ABOUT THIS TASK: Print the whole listing, character for character.

┄┄┄┄┄┄┄┄┄┄

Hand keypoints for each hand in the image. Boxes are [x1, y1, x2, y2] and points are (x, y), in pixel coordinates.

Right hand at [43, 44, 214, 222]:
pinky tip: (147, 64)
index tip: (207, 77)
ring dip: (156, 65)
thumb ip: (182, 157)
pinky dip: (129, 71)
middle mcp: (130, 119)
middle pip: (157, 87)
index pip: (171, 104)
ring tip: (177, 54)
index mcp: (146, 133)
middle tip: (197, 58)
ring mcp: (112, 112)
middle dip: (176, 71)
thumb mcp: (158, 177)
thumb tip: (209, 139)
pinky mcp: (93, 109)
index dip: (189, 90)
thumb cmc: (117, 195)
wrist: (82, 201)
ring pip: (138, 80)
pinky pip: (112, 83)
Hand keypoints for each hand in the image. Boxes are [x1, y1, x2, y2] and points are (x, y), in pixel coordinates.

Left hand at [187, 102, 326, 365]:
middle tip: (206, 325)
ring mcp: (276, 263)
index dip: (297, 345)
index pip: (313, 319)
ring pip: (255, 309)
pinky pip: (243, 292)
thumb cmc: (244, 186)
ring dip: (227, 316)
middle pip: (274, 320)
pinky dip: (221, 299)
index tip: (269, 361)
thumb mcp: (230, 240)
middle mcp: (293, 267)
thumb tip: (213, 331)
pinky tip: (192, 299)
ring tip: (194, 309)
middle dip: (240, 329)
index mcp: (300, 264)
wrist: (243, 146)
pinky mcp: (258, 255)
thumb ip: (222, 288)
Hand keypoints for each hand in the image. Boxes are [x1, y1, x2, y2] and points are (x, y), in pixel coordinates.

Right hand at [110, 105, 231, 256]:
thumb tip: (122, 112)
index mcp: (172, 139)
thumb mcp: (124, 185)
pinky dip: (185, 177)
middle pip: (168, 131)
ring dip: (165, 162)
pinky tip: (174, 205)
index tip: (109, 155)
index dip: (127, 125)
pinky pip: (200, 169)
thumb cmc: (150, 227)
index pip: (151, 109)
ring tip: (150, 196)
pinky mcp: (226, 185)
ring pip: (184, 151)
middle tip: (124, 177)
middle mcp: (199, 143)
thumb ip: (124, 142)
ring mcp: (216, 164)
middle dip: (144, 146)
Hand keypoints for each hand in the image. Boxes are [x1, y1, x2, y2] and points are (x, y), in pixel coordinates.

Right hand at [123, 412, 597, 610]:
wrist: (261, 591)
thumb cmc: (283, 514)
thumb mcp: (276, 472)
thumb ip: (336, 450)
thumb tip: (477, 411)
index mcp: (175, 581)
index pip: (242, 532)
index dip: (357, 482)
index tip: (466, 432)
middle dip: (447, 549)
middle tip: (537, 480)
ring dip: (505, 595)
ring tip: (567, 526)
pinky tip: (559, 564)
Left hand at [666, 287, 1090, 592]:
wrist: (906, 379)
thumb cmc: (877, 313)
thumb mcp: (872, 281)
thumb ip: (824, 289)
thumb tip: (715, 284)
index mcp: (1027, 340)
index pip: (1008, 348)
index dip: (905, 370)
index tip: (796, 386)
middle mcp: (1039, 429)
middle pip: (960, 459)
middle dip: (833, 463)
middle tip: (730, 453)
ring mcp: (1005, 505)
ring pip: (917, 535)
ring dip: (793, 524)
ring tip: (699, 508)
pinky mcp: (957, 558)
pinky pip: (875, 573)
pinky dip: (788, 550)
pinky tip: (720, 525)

┄┄┄┄┄┄┄┄┄┄

ANSWER SPACE:
Hand keypoints for each hand in the image. Boxes are [x1, y1, x2, y2] and points are (x, y), in pixel coordinates.

Right hand at [43, 44, 214, 222]:
pinky tip: (147, 64)
index tip: (207, 77)
ring dip: (156, 65)
thumb ip: (182, 157)
pinky dip: (129, 71)
middle mcp: (130, 119)
middle pip: (157, 87)
index pip: (171, 104)
ring tip: (177, 54)
index mcp: (146, 133)
middle tip: (197, 58)
ring mcp: (112, 112)
middle dip: (176, 71)
thumb mcp: (158, 177)
thumb tip: (209, 139)
pinky mcp: (93, 109)
index dip: (189, 90)
thumb cmc: (117, 195)
wrist: (82, 201)
ring pip: (138, 80)
pinky pip: (112, 83)
Hand keypoints for each hand in the image. Boxes are [x1, y1, x2, y2] and points are (x, y), in pixel coordinates.

Left hand at [187, 102, 326, 365]:
middle tip: (206, 325)
ring mcp: (276, 263)
index dip: (297, 345)
index pip: (313, 319)
ring pip: (255, 309)
pinky pip: (243, 292)
thumb cmc: (244, 186)
ring dip: (227, 316)
middle pip: (274, 320)
pinky dip: (221, 299)
index tip: (269, 361)
thumb mcp: (230, 240)
middle mcp: (293, 267)
thumb tip: (213, 331)
pinky tip: (192, 299)
ring tip: (194, 309)
middle dip: (240, 329)
index mcp: (300, 264)
wrist: (243, 146)
pinky mcp: (258, 255)
thumb ip: (222, 288)
Hand keypoints for each hand in the image. Boxes are [x1, y1, x2, y2] and points are (x, y), in pixel coordinates.

Right hand at [110, 105, 231, 256]:
thumb tip: (122, 112)
index mcp: (172, 139)
thumb mcp: (124, 185)
pinky dip: (185, 177)
middle pip: (168, 131)
ring dip: (165, 162)
pinky tip: (174, 205)
index tip: (109, 155)
index dip: (127, 125)
pinky pip: (200, 169)
thumb cmc: (150, 227)
index pip: (151, 109)
ring tip: (150, 196)
pinky mcp: (226, 185)
ring pip: (184, 151)
middle tip: (124, 177)
middle mcp: (199, 143)
thumb ip: (124, 142)
ring mcp: (216, 164)
middle dip: (144, 146)
Hand keypoints for each hand in the image. Boxes are [x1, y1, x2, y2] and points are (x, y), in pixel coordinates.

Right hand at [123, 412, 597, 610]:
wrist: (261, 591)
thumb cmc: (283, 514)
thumb mcp: (276, 472)
thumb ip: (336, 450)
thumb tip: (477, 411)
index mcp: (175, 581)
index pip: (242, 532)
index dip: (357, 482)
index tip: (466, 432)
middle dip: (447, 549)
middle tip: (537, 480)
ring dip: (505, 595)
ring tip: (567, 526)
pinky tip: (559, 564)
Left hand at [666, 287, 1090, 592]:
wrist: (906, 379)
thumb cmc: (877, 313)
thumb mcp: (872, 281)
thumb ip: (824, 289)
thumb tip: (715, 284)
index mcp: (1027, 340)
index pip: (1008, 348)
index dip: (905, 370)
index tip: (796, 386)
middle mcp: (1039, 429)
middle pip: (960, 459)
middle dip: (833, 463)
middle tip: (730, 453)
ring mcp: (1005, 505)
ring pip: (917, 535)
ring dip: (793, 524)
ring tip: (699, 508)
pinky mcp: (957, 558)
pinky pip: (875, 573)
pinky dip: (788, 550)
pinky tip: (720, 525)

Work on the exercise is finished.